Does Lockheed’s Results Portend the Defense Market?

by: Matthew Potter
October 20, 2010

Category: Business Line, Companies, Countries, Department of Defense, development program, Earnings, England, Events, Federal Budget Process, IT, Lockheed Martin, logistics, Military Aviation, Northrop Grumman Corp., production program, Restructuring, Services, States | RSS 2.0

Lockheed Martin (LMT) announced their most recent quarterly earnings and they didn’t paint a pretty picture. The concern is whether this was a one off bad report or does it portend the future for the large defense contractors now that Iraq and Afghanistan may wind down and budgetary pressures will reduce U.S. defense spending.

Compared to the same quarter in 2009 profits fell twenty-eight percent. Profits totaled $517 million compared to last year’s $797 million. Lockheed also reduced its estimates for the year by 40 cents and its projected sales by $600 million.

One of the effects dragging down the company’s results was a charge of almost thirty-two cents a share to cover the costs of buying out executives and other over head employees. This was done by the company in September as part of cost cutting moves to meet the Defense Department’s desires for lower overall costs by their contractors. 600 executives accepted the buy out. This is a one time charge but reflects the changing market Lockheed is facing.

Lockheed also is expecting short term reductions in revenue due to the decision to sell its consulting engineering division, Enterprise Integration Group (EIG). This was done in response to Pentagon concerns about Organizational Conflicts of Interest (OCI) between companies that support weapon testing and buying and also provide hardware to the military. Last year Northrop Grumman (NOC) did the same thing with its TASC group.

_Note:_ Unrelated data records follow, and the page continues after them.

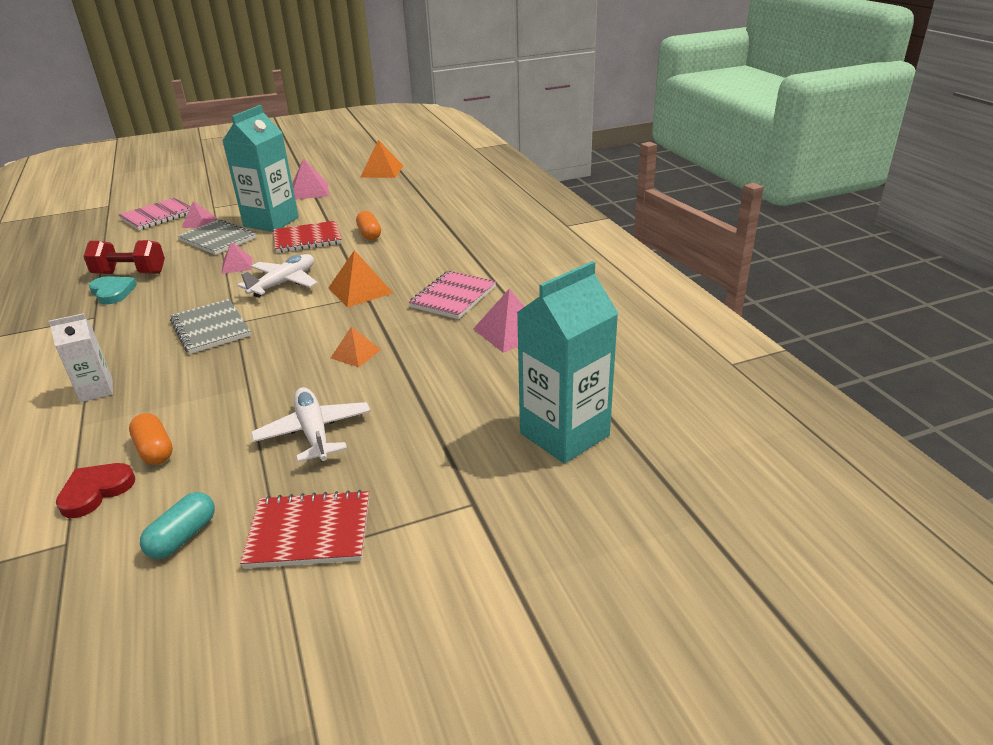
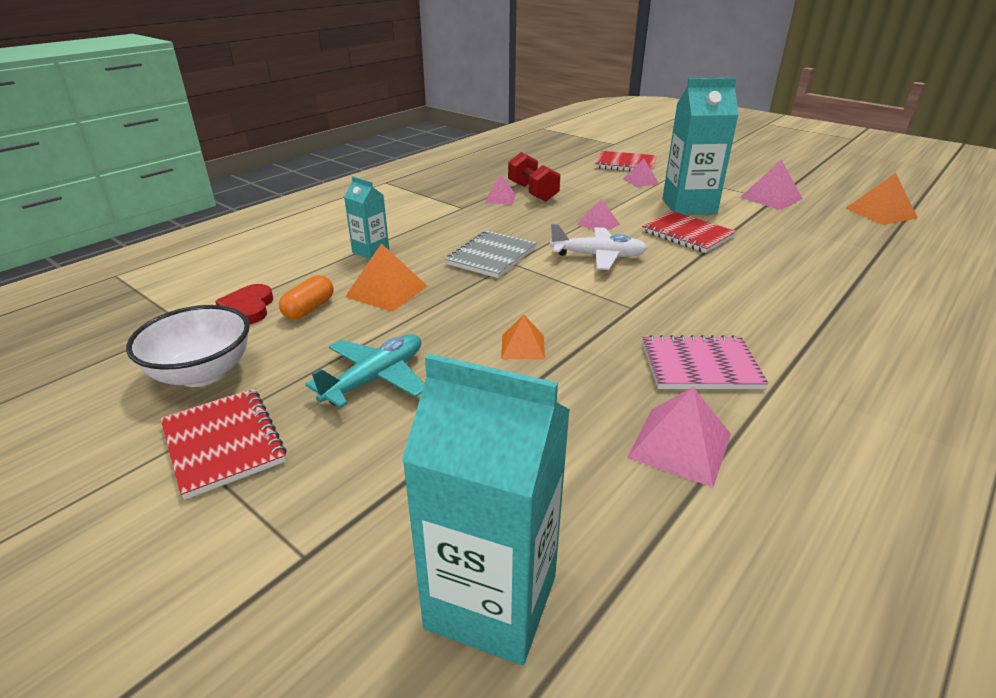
camera: 60 degrees right, 0 degrees up
(95, 491) = (248, 308): red heart -> red heart turned 105 degrees counterclockwise
(96, 390) = (370, 251): white carton -> turquoise carton
(112, 292) = (500, 198): turquoise heart -> pink pyramid
(158, 216) = (625, 164): pink notebook -> red notebook
(183, 537) = (202, 373): turquoise capsule -> white bowl
(217, 239) = (626, 199): grey notebook -> none
(314, 432) = (375, 379): white plane -> turquoise plane
(360, 290) = (637, 300): orange pyramid -> orange pyramid (386, 291)
(369, 234) = (746, 260): orange capsule -> none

With Britain announcing major defense spending restructuring including retiring and delaying major programs the United State’s is expected to follow in the near term. These considerations led Lockheed to predict that their 2011 is looking fairly flat as well.

While cuts are expected the issue will be how fast they come. If there is a downturn hopefully it will be spread across several quarters allowing the defense industry to reduce steadily. If there are major cuts done rapidly the industry will be driven to reduce capabilities and jobs without allowing consolidation or M&A to happen.

There are already reports of contractors laying off workers due to decline in demands due to the withdrawal of U.S. troops from Iraq. In the Seventies and Nineties the U.S. military saw major reductions in money for not only new weapons but also that used to maintain and operate their existing equipment and train their personnel. The coming draw down must avoid similar situations.